COMIC快楽天ビースト 2017年12月号のレビュー・感想・徹底解説
レビュー・徹底解説
299ページに詰まった、多様な「肉」の饗宴
2017年冬に発売された「COMIC快楽天ビースト」12月号。表紙を飾るのは赤城あさひ。その美乳ージョンカバーが目を引く。あらすじは挑発的だ。「チンチンシコの影響により終日ピストン輸送のみ」。これはもう、実用性一本で突き進む宣言である。タグは「巨乳」「美少女」。約300ページの雑誌という形式は、複数作家の多様な「肉」を一度に味わえる利点がある。外部評価(FANZA)では5.00点と高評価だ。

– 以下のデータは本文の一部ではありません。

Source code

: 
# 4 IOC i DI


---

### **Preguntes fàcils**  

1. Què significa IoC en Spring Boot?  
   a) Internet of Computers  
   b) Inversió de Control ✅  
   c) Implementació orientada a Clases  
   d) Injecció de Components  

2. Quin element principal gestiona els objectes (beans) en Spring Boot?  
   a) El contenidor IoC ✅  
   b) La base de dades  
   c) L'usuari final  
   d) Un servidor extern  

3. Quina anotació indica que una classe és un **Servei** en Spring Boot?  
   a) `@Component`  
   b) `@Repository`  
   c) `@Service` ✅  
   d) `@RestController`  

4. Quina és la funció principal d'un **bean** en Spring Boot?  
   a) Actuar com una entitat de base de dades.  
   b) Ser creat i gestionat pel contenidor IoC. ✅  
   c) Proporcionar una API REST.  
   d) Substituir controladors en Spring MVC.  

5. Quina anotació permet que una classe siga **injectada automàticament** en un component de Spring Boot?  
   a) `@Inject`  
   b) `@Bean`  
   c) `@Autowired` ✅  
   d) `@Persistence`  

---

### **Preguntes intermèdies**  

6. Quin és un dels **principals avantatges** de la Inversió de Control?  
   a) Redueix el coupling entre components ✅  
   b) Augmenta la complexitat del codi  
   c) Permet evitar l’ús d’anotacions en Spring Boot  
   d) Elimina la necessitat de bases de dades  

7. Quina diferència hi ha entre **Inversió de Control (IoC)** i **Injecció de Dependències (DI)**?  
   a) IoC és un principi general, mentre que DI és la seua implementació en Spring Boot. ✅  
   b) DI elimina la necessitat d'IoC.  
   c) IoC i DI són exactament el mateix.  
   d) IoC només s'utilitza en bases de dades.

果たしてその中身は、約束を果たしているのか。
赤城あさひの「美乳ージョンカバー×ペニステッキぶん回し」
表紙を担当する赤城あさひの読切が最初の山場だ。あらすじに「美乳ージョンカバー×ペニステッキぶん回し」とある。これは具体的な描写を指していると思われる。巨乳を強調する「ジョンカバー」と、活発な性行為を示す「ぶん回し」の組み合わせ。ここから推測するに、動きのある激しい絡みが期待できる。巨乳タグを持つヒロインが、その武器を存分に活用する。おそらく、肉感的でありながら躍動感のある作画が展開される。正直、このフレーズだけで購入意欲がそそられた。作者は読者が何を求めているかを熟知している。
火鳥が掘り当てる「値18禁の痴●資源」
もう一つの注目は、初単行本を控える火鳥の作品だ。あらすじでは「値18禁の痴●資源☆」と表現されている。この「痴●資源」という言葉は、日常の中に潜む、濃厚なエロスを指していると思われる。巨乳や美少女という要素に加え、どこか背徳感や秘密めいたシチュエーションが絡む可能性が高い。単に可愛いだけではない、掘り下げられた「痴」の描写に期待がかかる。タグからは直接読み取れないが、作品の深みを感じさせるキーワードだ。こういう隠された趣向を探るのも雑誌の楽しみである。
オクモト悠太から牡丹もちとまで、多様な「変身」劇
クライマックスというより、この号の真骨頂はそのバラエティにある。「酒と泪で男と女になるオクモト悠太」「サーキットで狼になる牡丹もちと」。あらすじに登場するこれらのフレーズは、非日常的な「変身」をテーマにした作品群を示している。日常の感情(酒と泪)や特殊な環境(サーキット)が、キャラクターの内面や関係性を激変させる。巨乳・美少女という外見的要素に、こうした心理的・状況的なドラマが加わる。読者は単なる肉体描写だけでなく、その「変身」の過程に引き込まれる。自分は牡丹もちと先生の、野性味あふれる描写に特に期待してしまった。
購入前に知っておきたいこと
Q. 単行本と単話、どっちがお得?
この号は雑誌(単話集合体)です。299ページで複数作家の作品が読めるため、コスパとバラエティでは雑誌が圧倒的にお得です。気になる作家の単行本は、こちらで試してから追うのが賢い選択でしょう。
Q. 前作やシリーズを知らなくても楽しめる?
問題ありません。快楽天ビーストは毎号独立した雑誌であり、掲載作品のほとんどは読切です。シリーズ物であっても、その1話で完結する楽しみ方ができるように作られているため、初めてでも十分に楽しめます。
Q. 地雷要素(NTR、スカトロ、暴力等)はある?
与えられたタグやあらすじからは、過度な地雷要素は読み取れません。主要タグは「巨乳」「美少女」であり、比較的スタンダードな嗜好向けと思われます。ただし雑誌内の個別作品によって趣向は異なる可能性はあります。
Q. ストーリー重視?実用性重視?
あらすじの「終日ピストン輸送」という表現が示す通り、実用性を強く意識した号です。ただし作家によっては「酒と泪で男と女になる」ようなドラマも含まれており、実用性を基盤にしつつ、シチュエーションの魅力で差別化を図っているバランス型と言えます。
多種多様な「肉感」を収集するコレクターズアイテム
総合してAランクと評価する。その理由は、一本の長編を読むのとは異なる「雑誌の楽しみ」を存分に提供している点だ。赤城あさひの直球勝負から、火鳥の掘り下げた趣向、オクモト悠太や牡丹もちとの変身劇まで。約300ページは、まさに多様な「肉感」の見本市である。画力や作風の違いを一度に比較できるのは雑誌ならではの特権だ。外部評価が5点なのも頷ける。久しぶりに「買ってよかった」と思えた雑誌の一つ。巨乳と美少女という普遍的なテーマを、いかに多角的に料理するか。その手腕を見るだけでも価値がある。迷っているなら、この濃厚な一冊に飛び込むべきだ。